Bonferroni Multiple Comparison

In the world of experimentation, making decisions based on data is crucial. But what happens when you're testing multiple hypotheses simultaneously? This is where the Bonferroni correction comes into play, helping you maintain the integrity of your results.

The Bonferroni correction is a statistical method used to adjust the significance level when conducting multiple hypothesis tests. It's designed to reduce the chances of making a Type I error (false positive) across all comparisons.

Why is this important? Imagine you're running an experiment with 20 metrics. Each metric has a 5% chance of a false positive. Without correction, the probability of getting at least one false positive is a whopping 64%!

The Bonferroni multiple comparison method addresses this by dividing the desired significance level (e.g., 0.05) by the number of tests performed. This ensures that the family-wise error rate (FWER) - the probability of making at least one Type I error - is controlled.

Here's how it works:

  • Adjusted significance level (α) = Original α / Number of tests

  • If you have 20 metrics and want an overall α of 0.05, each test's significance level would be 0.05/20 = 0.0025

By setting a more stringent threshold for statistical significance, the Bonferroni correction helps prevent false positives when testing multiple hypotheses. It's a conservative approach that prioritizes accuracy over power, making it suitable for situations where Type I errors are particularly costly.

However, it's important to note that the Bonferroni correction can be overly conservative, especially with a large number of tests. This may lead to reduced statistical power and increased Type II errors (false negatives).

Despite its limitations, the Bonferroni multiple comparison method remains a widely used and easily understood approach to controlling the FWER. It's particularly useful when the number of tests is relatively small, or when you want to be extra cautious about false positives.

The mathematics behind Bonferroni correction

The Bonferroni correction adjusts p-values by dividing the desired significance level (α) by the number of tests (m).

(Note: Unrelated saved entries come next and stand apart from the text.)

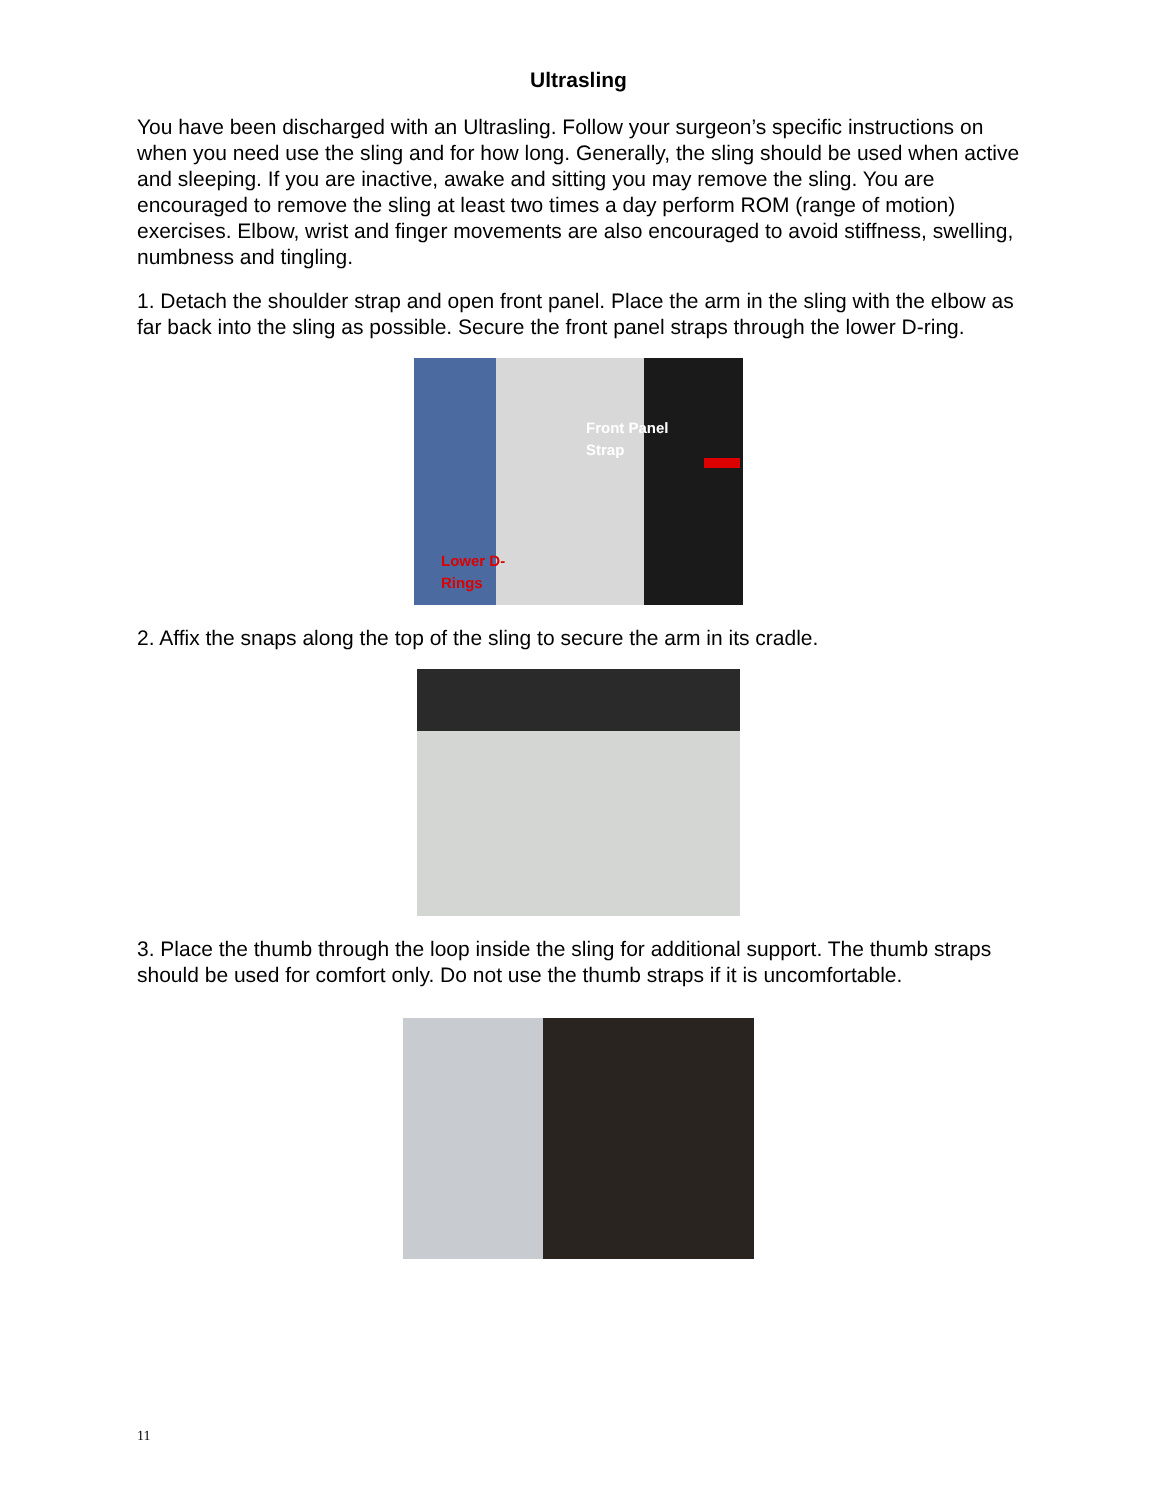Ultrasling
You have been discharged with an Ultrasling. Follow your surgeon’s specific instructions on when you need use the sling and for how long. Generally, the sling should be used when active and sleeping. If you are inactive, awake and sitting you may remove the sling. You are encouraged to remove the sling at least two times a day perform ROM (range of motion) exercises. Elbow, wrist and finger movements are also encouraged to avoid stiffness, swelling, numbness and tingling.
1. Detach the shoulder strap and open front panel. Place the arm in the sling with the elbow as far back into the sling as possible. Secure the front panel straps through the lower D-ring.
Front Panel
Strap
Lower D-
Rings
2. Affix the snaps along the top of the sling to secure the arm in its cradle.
3. Place the thumb through the loop inside the sling for additional support. The thumb straps should be used for comfort only. Do not use the thumb straps if it is uncomfortable.
11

This yields the Bonferroni-corrected p-value threshold: α/m. P-values below this adjusted threshold are considered significant.

Bonferroni correction controls the family-wise error rate (FWER) — the probability of making at least one Type I error among all hypotheses tested. By setting a more stringent significance threshold, it ensures that the FWER remains at or below the desired level (e.g., 0.05).

As the number of tests increases, the Bonferroni-corrected p-value threshold becomes more conservative. For example, with 100 tests and α=0.05, the adjusted threshold is 0.0005. This strict threshold reduces false positives but may increase false negatives.

Despite its simplicity, Bonferroni correction is often too conservative, especially with many tests. It assumes independence between tests, which is rarely true in practice. This can lead to overcorrection and loss of statistical power.

Bonferroni correction is most appropriate when the number of tests is relatively small and the cost of a false positive is high. In other scenarios, less conservative methods like the Benjamini-Hochberg procedure for controlling the false discovery rate (FDR) may be preferred.

When applying Bonferroni correction in tools like Statsig, be mindful of the number of metrics and variants in your experiment. Removing unnecessary metrics or combining similar variants can help maintain statistical power while controlling the FWER.

Applying Bonferroni correction in experimentation

To apply the Bonferroni correction in your experiments, follow these steps:

  1. Determine the desired family-wise error rate (FWER) for your experiment. This is the probability of making at least one type I error (false positive) across all hypotheses tested.

  2. Divide the FWER by the number of hypotheses (metrics or variants) to obtain the adjusted significance level. For example, if you have an FWER of 0.05 and are testing 10 metrics, the adjusted significance level would be 0.005 (0.05 / 10).

  3. Use the adjusted significance level when evaluating each hypothesis. If the p-value for a metric is less than the adjusted significance level, consider it statistically significant.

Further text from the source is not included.